What this task involves » Rewrite the text read from each picture in the material, replacing "Click to enlarge" with "Tap to enlarge" and keeping everything else unchanged. Leave the pictures out of your answer.

-- -- --

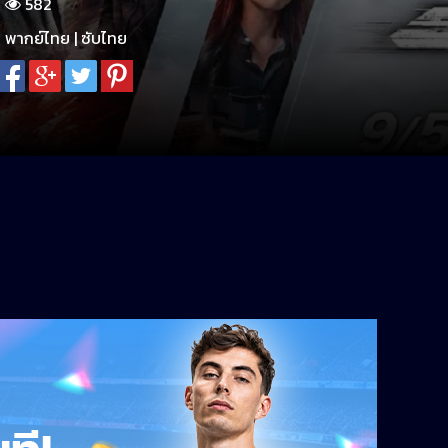
582
พากย์ไทย | ซับไทย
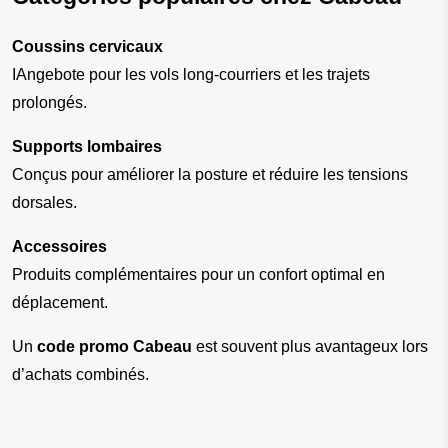
Coussins cervicaux
IAngebote pour les vols long-courriers et les trajets 
prolongés.
Supports lombaires
Conçus pour améliorer la posture et réduire les tensions 
dorsales.
Accessoires
Produits complémentaires pour un confort optimal en 
déplacement.
Un 
code promo Cabeau
 est souvent plus avantageux lors 
d’achats combinés.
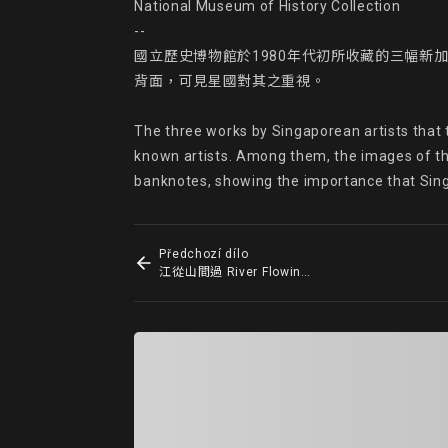
National Museum of History Collection

--

國立歷史博物館於1980年代初所收藏的三幅新
背面，可見星國對其之重視。

The three works by Singaporean artists that
known artists. Among them, the images of th
banknotes, showing the importance that Sin
Předchozí dílo
江從山間過 River Flowing through Mountains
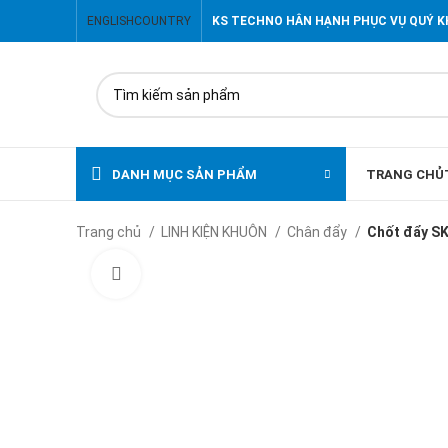
ENGLISH
COUNTRY
KS TECHNO HÂN HẠNH PHỤC VỤ QUÝ 
DANH MỤC SẢN PHẨM
TRANG CHỦ
Trang chủ
LINH KIỆN KHUÔN
Chân đẩy
Chốt đẩy SK
Click to enlarge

-- -- --

Exercise answer »
582
พากย์ไทย | ซับไทย
Coussins cervicaux
IAngebote pour les vols long-courriers et les trajets 
prolongés.
Supports lombaires
Conçus pour améliorer la posture et réduire les tensions 
dorsales.
Accessoires
Produits complémentaires pour un confort optimal en 
déplacement.
Un 
code promo Cabeau
 est souvent plus avantageux lors 
d’achats combinés.
National Museum of History Collection

--

國立歷史博物館於1980年代初所收藏的三幅新
背面，可見星國對其之重視。

The three works by Singaporean artists that
known artists. Among them, the images of th
banknotes, showing the importance that Sin
Předchozí dílo
江從山間過 River Flowing through Mountains
ENGLISH
COUNTRY
KS TECHNO HÂN HẠNH PHỤC VỤ QUÝ 
DANH MỤC SẢN PHẨM
TRANG CHỦ
Trang chủ
LINH KIỆN KHUÔN
Chân đẩy
Chốt đẩy SK
Tap to enlarge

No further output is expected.